Silk Road forums

Discussion => Newbie discussion => Topic started by: 32zitsyfly on May 04, 2013, 03:16 pm

Title: Trouble on the Road
Post by: 32zitsyfly on May 04, 2013, 03:16 pm
Did everyone read the post on the main board by DPR?
If you haven't I suggest you do, not only is it disturbing, but you'll need to read it if the asshole who's doing this succeeds and you want to still stay connected to the road.

Check out his 2nd stickied post
Title: Re: Trouble on the Road
Post by: narcocapitalist9 on May 04, 2013, 03:46 pm
I have read it, and in my opinion based on what I know about tor, I used to be involved in the mailing list discussions years ago, this is a problem that was gonna come sooner or later. My opinion is the root of the problem has to do with two things: there is no incentive for anyone to increase tor's capacity except activism and charity, the majority of traffic on tor is script kiddies too lazy to learn how to configure a VPN like a real hacker, and that's likely the kind of slime that is prosecuting this attack.

I have made some suggestions in this post: http://dkn255hz262ypmii.onion/index.php?topic=155597.0 and I am of the opinion that shuffling around hidden service addresses is the way to go, as writing a browser extension to do this is the shortest route to a stop-gap solution while something more permanent is implemented (such as changes in the tor code). Another solution that I would like to promote that will also help is to encourage as many SR users as possible to run a non-exit tor relay. There is no reason to run an exit relay if your aim is to expand the network capacity for hidden services, as you never leave the network to do this. If half of the silk road user population were to run a tor relay with between 256 and 100000kbit connections, that would actually increase tor's total relay capacity by about 18%!  (I'm basing that on an estimate of 500 SR users doing this).

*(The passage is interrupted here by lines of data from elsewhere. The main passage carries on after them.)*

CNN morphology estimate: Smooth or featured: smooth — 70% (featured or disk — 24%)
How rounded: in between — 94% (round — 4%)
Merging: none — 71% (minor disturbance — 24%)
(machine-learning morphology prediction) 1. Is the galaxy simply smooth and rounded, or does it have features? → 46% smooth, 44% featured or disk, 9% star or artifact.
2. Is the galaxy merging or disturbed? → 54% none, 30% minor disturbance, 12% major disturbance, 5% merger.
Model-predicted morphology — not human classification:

I have done this, and I have 15000kbits to provide to the tor network, and I hope this idea catches on because part of why this loser is doing so well at keeping the site down is because tor is such a tiny network system compared to what can flood into it from outside due to it's total lack of protection against abusive behaviour by tor users.

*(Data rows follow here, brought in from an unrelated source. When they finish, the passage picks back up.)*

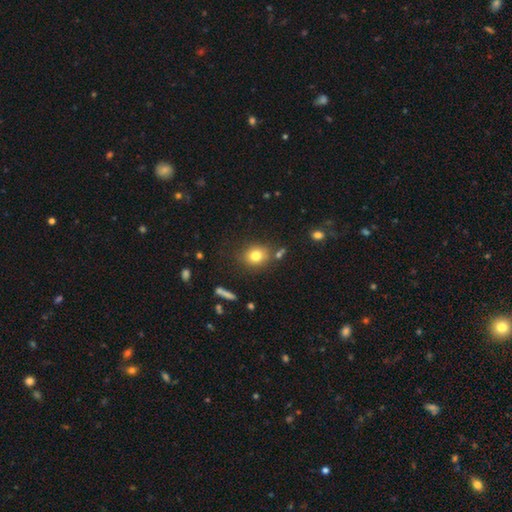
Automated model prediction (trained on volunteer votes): Smooth or featured?
  - smooth: 79% *
  - star or artifact: 12%
  - featured or disk: 9%
How rounded?
  - round: 69% *
  - in between: 30%
  - cigar-shaped: 1%
Merging?
  - none: 79% *
  - minor disturbance: 12%
  - merger: 6%
  - major disturbance: 4%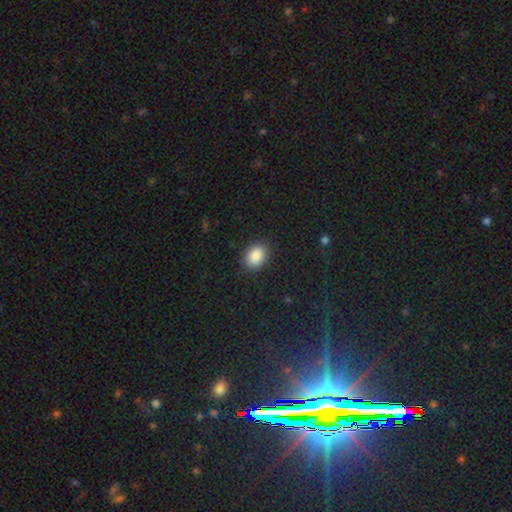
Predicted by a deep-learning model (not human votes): smooth-or-featured: smooth: 87% | star or artifact: 8% | featured or disk: 4%
  how-rounded: in between: 73% | round: 26% | cigar-shaped: 1%
  merging: none: 87% | minor disturbance: 10% | major disturbance: 3% | merger: 1%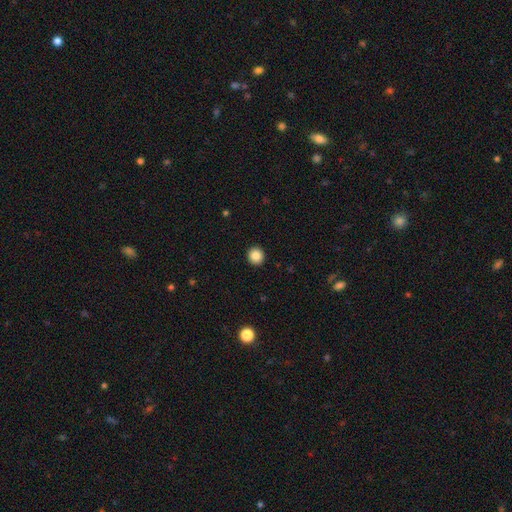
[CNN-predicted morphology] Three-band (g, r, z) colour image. It shows a smooth galaxy with no disk features (87%) that is round (90%). Merging: none (93%).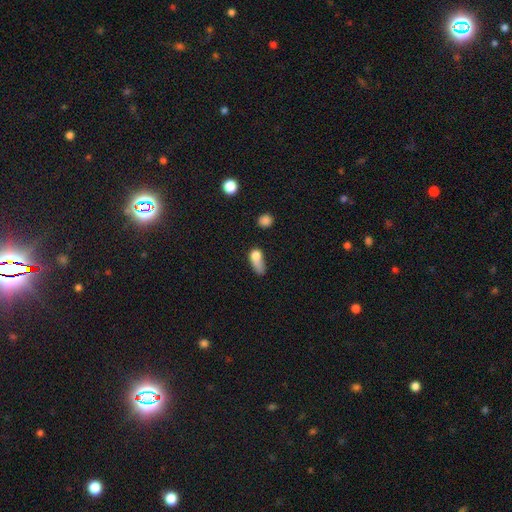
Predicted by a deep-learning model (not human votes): Q: Smooth or featured?
A: smooth (75%); runner-up: featured or disk (15%)
Q: How rounded?
A: in between (65%); runner-up: round (22%)
Q: Merging?
A: major disturbance (38%); runner-up: minor disturbance (27%)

I personally think that the ultimate solution is to take tor, strip out exit capability and add a system of enforcing reciprocation between relays, and make an automatically bandwidth-regulating system in it so it opens up as much as 75% of one's upstream connection for this purpose. It may not have to take quite so much of SR users' bandwidth for a long time to widen the channel to make a flood attack uneconomic for this attacker, but I personally will keep running my relay until there is an alternative onion routing type network to get onto SR with.

I am in the process of developing a system that would actually make it possible to distribute SR completely, but I am not a very competent programmer and if it's just down to me it could be 18 months to 3 years before I have something usable. I would be most happy to find new collaborators who have better coding skills, I am just a problem solver, really. I don't have adequate attention to dedicate to actual programming, though with the assistance of a couple of drugs, one of them being illegal (or preferably some synthetic variant such as asymmetric alkyl methamphetamine or bromantan, an obscure russian stimulant/nootropic) I would be able to do a lot more. But I would be most happy to find others with programming skills and software development experience to at least have a look over my idea and see if they can see a way to implement it. The ideal would be that the onion routing/rendezvous system that I have conceived of a method of enforcing reciprocal routing (using scriptable contracts), forms a basic component of the system I have dreamed up, and with just that part of it implemented, SR could have access via this system and not have any avenues of being attacked through poisoned nodes or flood attacks through a system that has no protection against abusive traffic especially flood attacks.